After I canceled a wedding different boyfriend, a lot less onerous , my best friend Jessica and I decided to have a black-tie ball for all the people disappointed that they were no longer invited to the Mississippi Delta for the nuptials. The location was a falling-down antebellum mansion once owned by the family of Shelby Foote, and the theme was taxidermy. If you live in the right place, this is an extraordinarily inexpensive way to decorate for a party.

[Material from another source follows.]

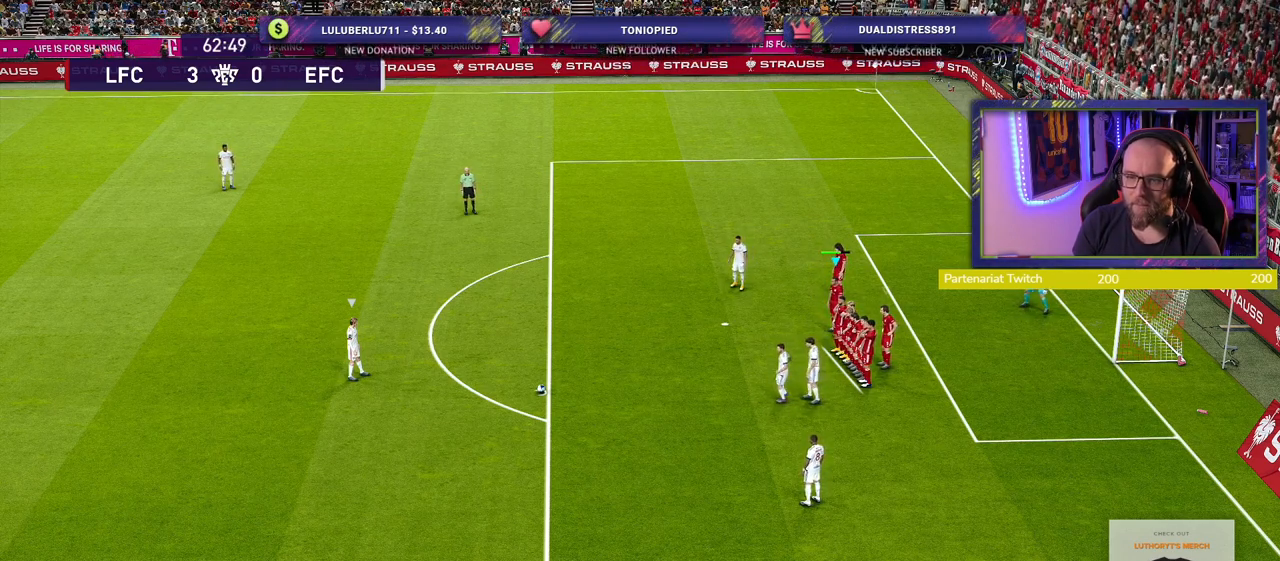
{"buttons": [], "left_stick": "center", "right_stick": "center", "events": [[20, "R3", "up"], [80, "L1", "up"], [100, "left_stick", "down"], [260, "left_stick", "center"]]}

All it took was a pickup and two Suburbans we filled with various trophies collected from friends and acquaintances, including a beaver munching on a log, an albino squirrel, and at least a half dozen raccoons and foxes. We suspended geese and ducks from the ballroom ceiling with fishing line and stuffed a bouquet of lilies into the mouth of a loggerhead turtle that doubled as a coffee table. The chair had been his gift to the local Elks Lodge, whose members were vocally unhappy when we came to borrow it for the nightβnot because they were going to miss the chair, but because it required Bonnie the bartender to leave her post for less than five minutes while she held the door open for us, but I digress.